AI-enabled software will be even more tailored to the individual context of each end-user, and thus, should command an even higher price. Relying on per-seat pricing gives buyers an easy point of comparison ($/seat is universalizable) and immediately puts the AI vendor on the defensive. Moving away from per-seat pricing allows the AI vendor to avoid apples-to-apples comparisons and sell their product on its own unique merits. There will be some buyer education required to move to a new model, but the winners in the AI era will use these discussions to better understand and serve their customers.

Per-seat pricing will ultimately cause AI vendors to cannibalize themselves

Probably the most important upsell lever software vendors have traditionally used is tying themselves to the growth of their customers. As their customers grow, the logic goes, so should the vendors’ contract (presumably because the vendor had some part in driving this growth). 

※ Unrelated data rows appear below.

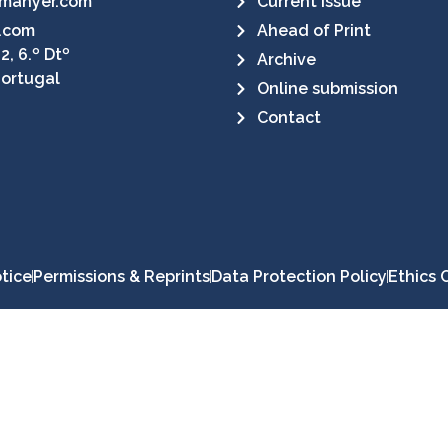
manyer.com
Current Issue
.com
Ahead of Print
2, 6.º Dtº
Archive
Portugal
Online submission
Contact
tice
Permissions & Reprints
Data Protection Policy
Ethics 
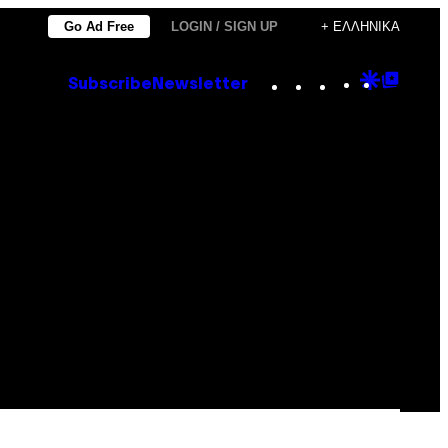
Go Ad Free
LOGIN / SIGN UP
+ ΕΛΛΗΝΙΚΆ
Instagram
TikTok
YouTube
Google
Goog
Subscribe
Newsletter
Discove
Top
Posts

Tethering yourself to per-seat pricing will make contract expansion much harder.

However, effective AI-based software makes workers significantly more efficient. As such, seat counts should not need to grow linearly with company growth, as they have in the era of static software. Tethering yourself to per-seat pricing will make contract expansion much harder. Indeed, it could result in a world where the very success of the AI software will entail contract contraction.

How to price software in the age of AI

Here are some key ideas to keep top of mind when thinking about pricing AI software:

  • Start by using ROI analysis to figure out how much to charge

This is the same place to start as in static software land. (Check out my primer on this approach here.) Work with customers to quantify the value your software delivers across all dimensions. A good rule of thumb is that you should capture 10-30% of the value you create. In dynamic software land, that value may actually increase over time as the product is used more and the dataset improves. It’s best to calculate ROI after the product gets to initial scale deployment within a company (not at the beginning). It’s also worth recalculating after a year or two of use and potentially adjusting pricing. Tracking traditionally consumer usage metrics like DAU/MAU becomes absolutely critical in enterprise AI, as usage is arguably the core driver of ROI.

While ROI is a good way to determine how much to charge, do not use ROI as the mechanism for how to charge. Tying your pricing model directly to ROI created can cause lots of confusion and anxiety when it comes time to settle up at year-end. This can create issues with establishing causality and sets up an unnecessarily antagonistic dynamic with the customer. Instead, use ROI as a level-setting tool and other mechanisms to determine how to arrive at specific pricing.